| WORK TO COMPLETE |
Excluding all pictures, please output the listing exactly.

| DATA BELOW |
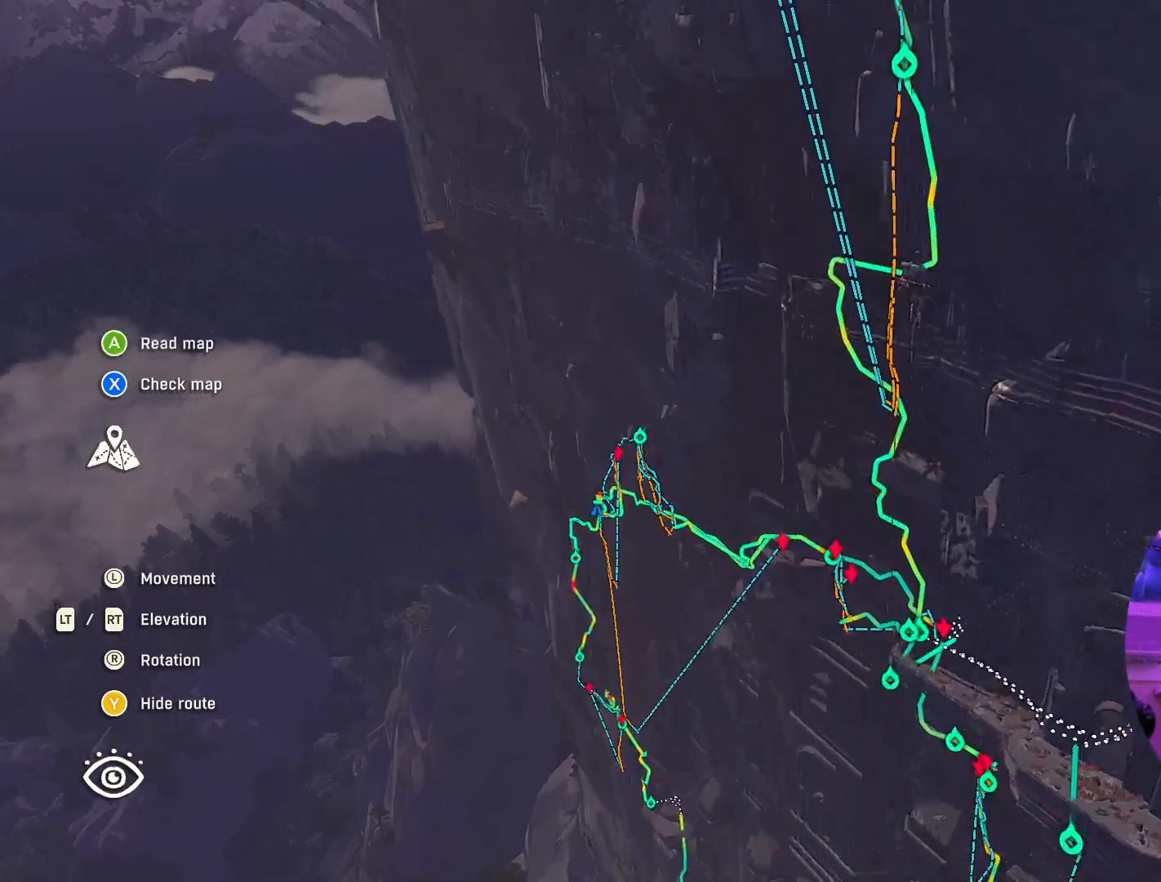
{"buttons": ["L2"], "left_stick": "up-right", "right_stick": "center", "events": [[67, "left_stick", "center"], [300, "left_stick", "right"], [383, "left_stick", "up-right"]]}
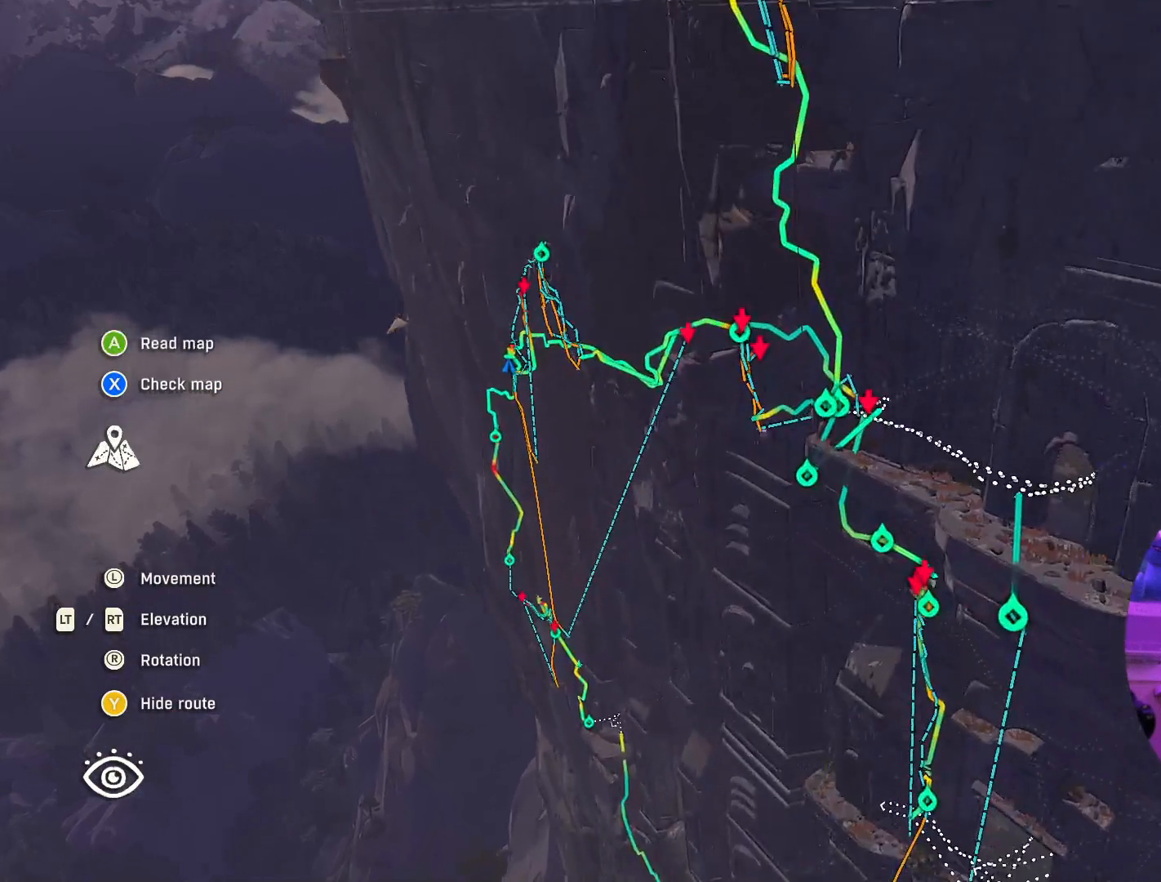
{"buttons": [], "left_stick": "up-right", "right_stick": "center", "events": [[17, "left_stick", "up"], [50, "L2", "up"], [200, "L2", "down"], [400, "left_stick", "up-right"], [417, "L2", "up"]]}
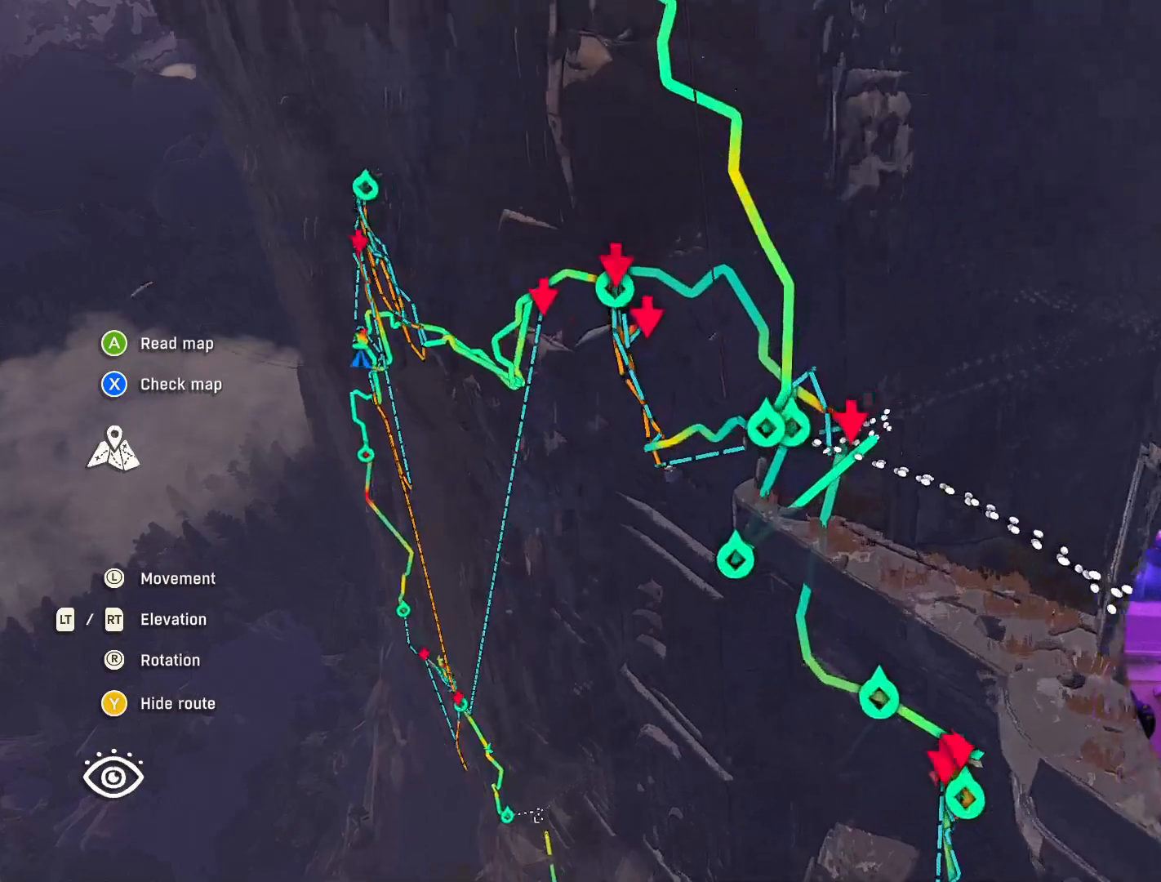
{"buttons": ["L2"], "left_stick": "center", "right_stick": "center", "events": [[50, "left_stick", "center"], [100, "left_stick", "right"], [283, "L2", "down"], [283, "left_stick", "center"]]}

| EXERCISE OUTPUT |
{"buttons": ["L2"], "left_stick": "up-right", "right_stick": "center", "events": [[67, "left_stick", "center"], [300, "left_stick", "right"], [383, "left_stick", "up-right"]]}
{"buttons": [], "left_stick": "up-right", "right_stick": "center", "events": [[17, "left_stick", "up"], [50, "L2", "up"], [200, "L2", "down"], [400, "left_stick", "up-right"], [417, "L2", "up"]]}
{"buttons": ["L2"], "left_stick": "center", "right_stick": "center", "events": [[50, "left_stick", "center"], [100, "left_stick", "right"], [283, "L2", "down"], [283, "left_stick", "center"]]}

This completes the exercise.